Friday, June 12, 2009

This week, I've been putting together some Python code to extract the fields and descriptions from the FGDC bio standard, which can be found here:

http://www.nbii.gov/images/uploaded/151871_1162508205217_BDP-workbook.doc

It takes terms in this format:

1.2.3 Term -- description blah blah blah
Type: type
Short Name: shortname

and writes a text file in this format:

term = "Term"
description = " description blah blah blah
Type: type
Short Name: shortname
"

This is the same output format as Namrata uses, where the term name and description are enclosed in quotes.

The bio elements in FGDC begin with BDP1.2.3 instead of 1.2.3, so I'll take that into account in the code before committing it to SVN.


--------- HOWEVER --------
So far, I haven't written in a way to preserve the hierarchy. The numbering 1.2.3 alludes to it, but the actual names of the levels are given in diagrams of the FGDC standard. Not sure if there's a(n easy) way to automatically pull out that information. Ideas are welcome.

Otherwise, I'll probably store that information in the code itself and access it as needed, for the sake of having it working soon with the current standard at least.


UPDATE: Committed to SVN.

Monday, May 25, 2009

First post of the coding period....

Got a blog set up. I think it'll be interesting to keep the code log online, rather than a text file on my computer.

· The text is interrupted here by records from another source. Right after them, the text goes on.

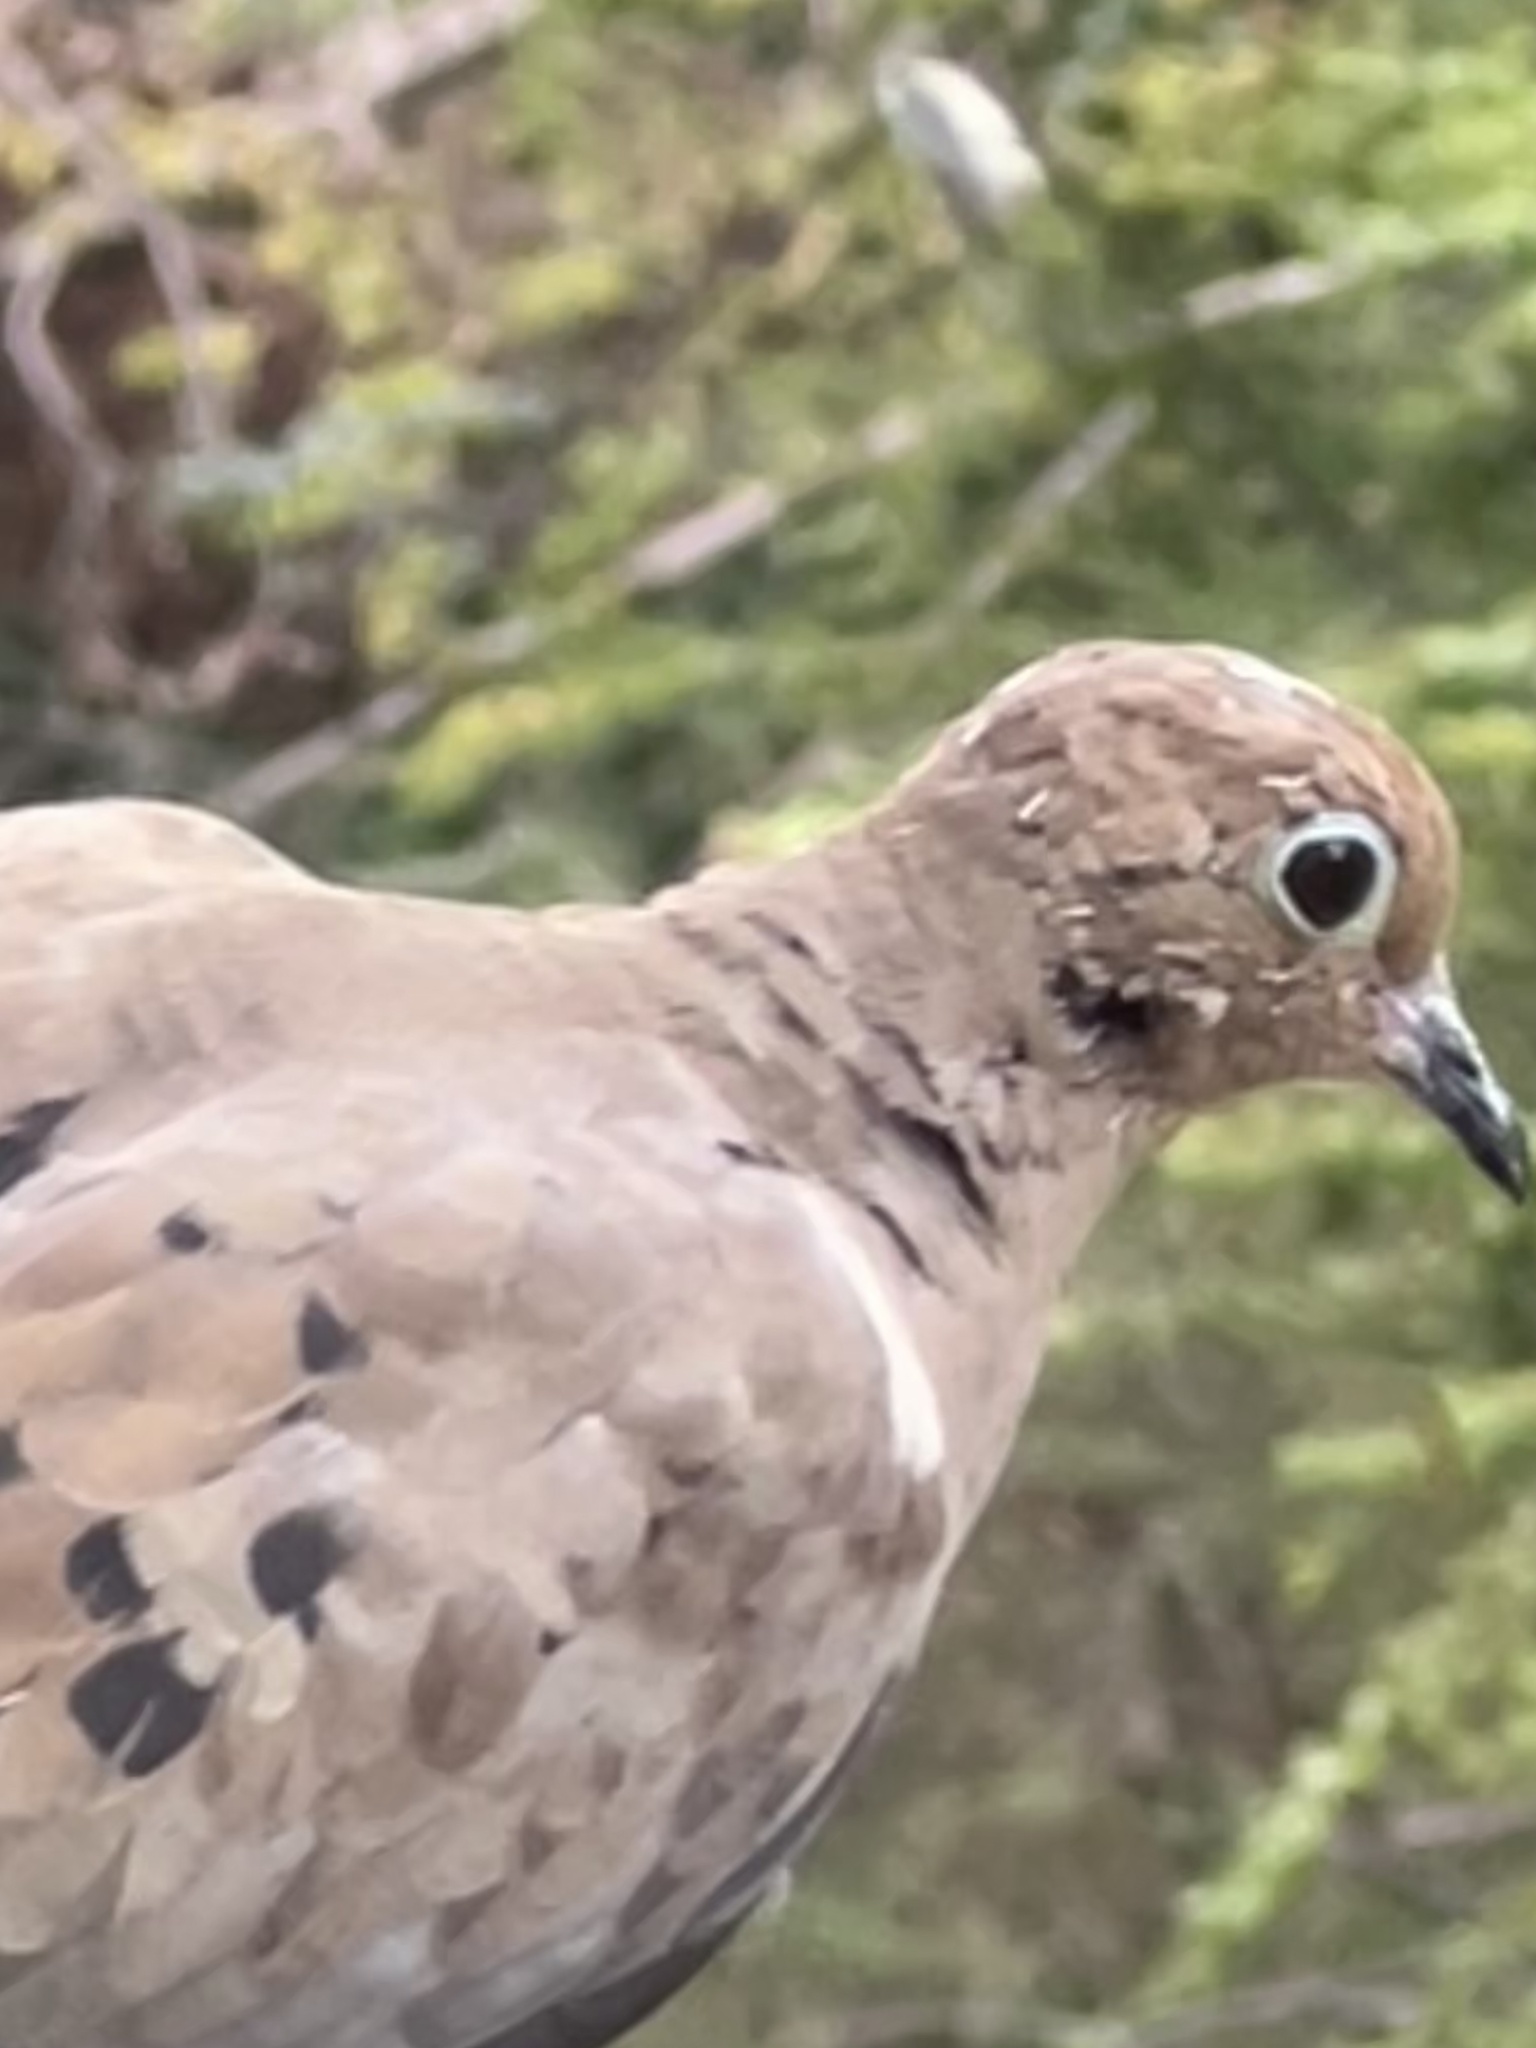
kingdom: Animalia
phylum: Chordata
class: Aves
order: Columbiformes
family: Columbidae
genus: Zenaida
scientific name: Zenaida macroura
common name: Mourning dove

Here's what I've done so far:
1. Wrote an abstract for the VDC wiki.
2. Tried to get started with Subversion, with very little luck. Looks like the computer can't find the installed software.
3. Made a blog!
4. Learned how to spell Albuquerque.
5. Installed the Natural Language Toolkit

TO DO:
1. Keep trying to figure out Subversion
2. Remember how PYTHON works (after 2 years of using R exclusively... hmm...)
3. Play with the Natural Language toolkit.
4. Get some scheduling done.
5. Work on presentation for Albuquerque.